Sources of Inter-individual Variability in the Therapeutic Response of Blood Glucose Control to Exercise in Type 2 Diabetes: Going Beyond Exercise Dose

Abstract

In the context of type 2 diabetes, inter-individual variability in the therapeutic response of blood glucose control to exercise exists to the extent that some individuals, occasionally referred to as "non-responders," may not experience therapeutic benefit to their blood glucose control. This narrative review examines the evidence and, more importantly, identifies the sources of such inter-individual variability. In doing so, this review highlights that no randomized controlled trial of exercise has yet prospectively measured inter-individual variability in blood glucose control in individuals with prediabetes or type 2 diabetes. Of the identified sources of inter-individual variability, neither has a prospective randomized controlled trial yet quantified the impact of exercise dose, exercise frequency, exercise type, behavioral/environmental barriers, exercise-meal timing, or anti-hyperglycemic drugs on changes in blood glucose control, in individuals with prediabetes or type 2 diabetes. In addition, there is also an urgent need for prospective trials to identify molecular or physiological predictors of inter-individual variability in the changes in blood glucose control following exercise. Therefore, the narrative identifies critical science gaps that must be filled if exercise scientists are to succeed in optimizing health care policy recommendations for type 2 diabetes, so that the therapeutic benefit of exercise may be maximized for all individuals with, or at risk of, diabetes.

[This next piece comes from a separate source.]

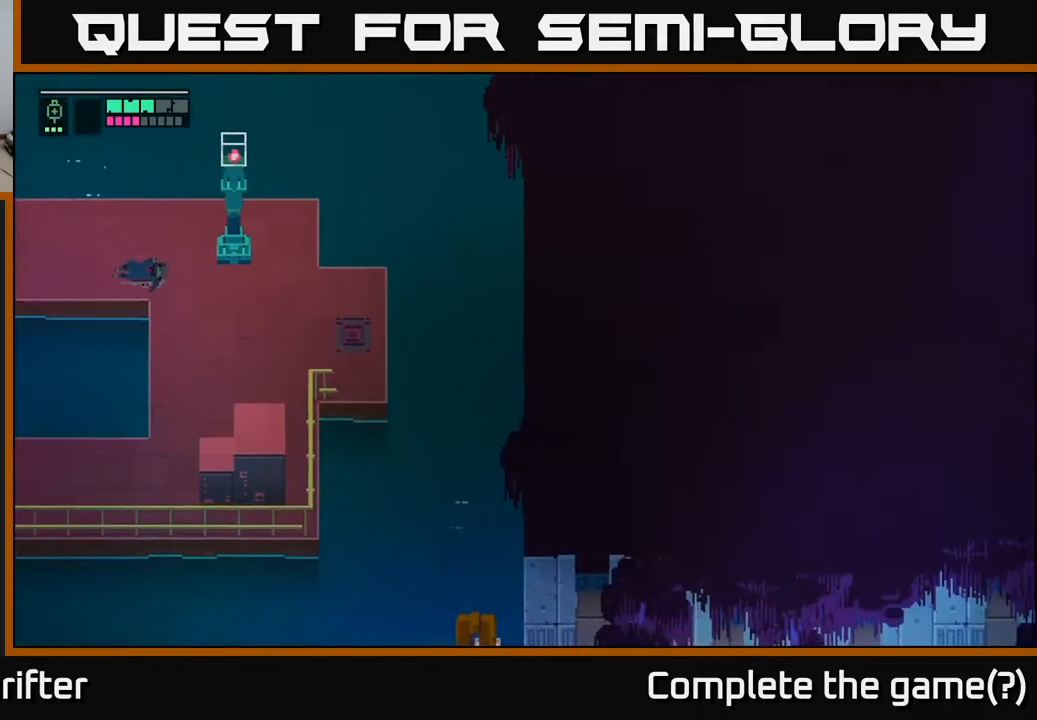
{"buttons": [], "left_stick": "center", "right_stick": "center", "events": []}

Keywords: HbA1c; blood glucose control; exercise; heterogeneity; non-responder; training; type 2 diabetes; variability.

FIGURE 1

A cartoon depicting the inter-individual variability of changes in HbA1c levels following exercise training in individuals with prediabetes or type 2 diabetes. The y-axis represents the training-induced change in HbA1c (post- minus pre-intervention value). The x-axis represents the individual participants taking part in a study. Adverse outcomes are illustrated as participants’ responses showing a training-induced increase in HbA1c that is more than 1.96 times the technical error (TE). Therapeutic outcomes are shown as training-induced decreases in HbA1c that are greater than 1.96 times the technical error.

FIGURE 2

(A) A schematic for a repeated-measures double-crossover study design which, if the patient-by-treatment interaction term were statistically significant, would accurately indicate the presence of inter-individual variability. All patients undergo all interventions twice. The type of trial each participant first undergoes should be randomized and the primary outcome is measured at the beginning and the end of each intervention period. The time between interventions would have to be sufficient such that training effect was washed out. (B) Perhaps a more practical and logistically feasible method for determining the technical error of measurement, and thereby identifying non-responders, is a randomized controlled intervention where the primary outcome variable is measured repeatedly within an intervention. Participants are randomized to either the control arm (no training) or the treatment arm (exercise training). Ideally, the variable would be repeatedly measured within a time frame where intervention-induced changes are unlikely (e.g., measuring HbA1c three times within a 2-week period towards the end of a long-term training intervention). Gray stars indicate repeated measurement of the variable, HbA1c, for example.

FIGURE 3

Evidence-based sources of inter-individual variability in the blood glucose lowering effects of exercise in individuals with prediabetes or T2DM. Other sources that have not been adequately studied to conclusively state that they contribute to this variability in individuals with prediabetes or T2DM include age, sex, race, body weight, family history of diabetes, and duration of diabetes.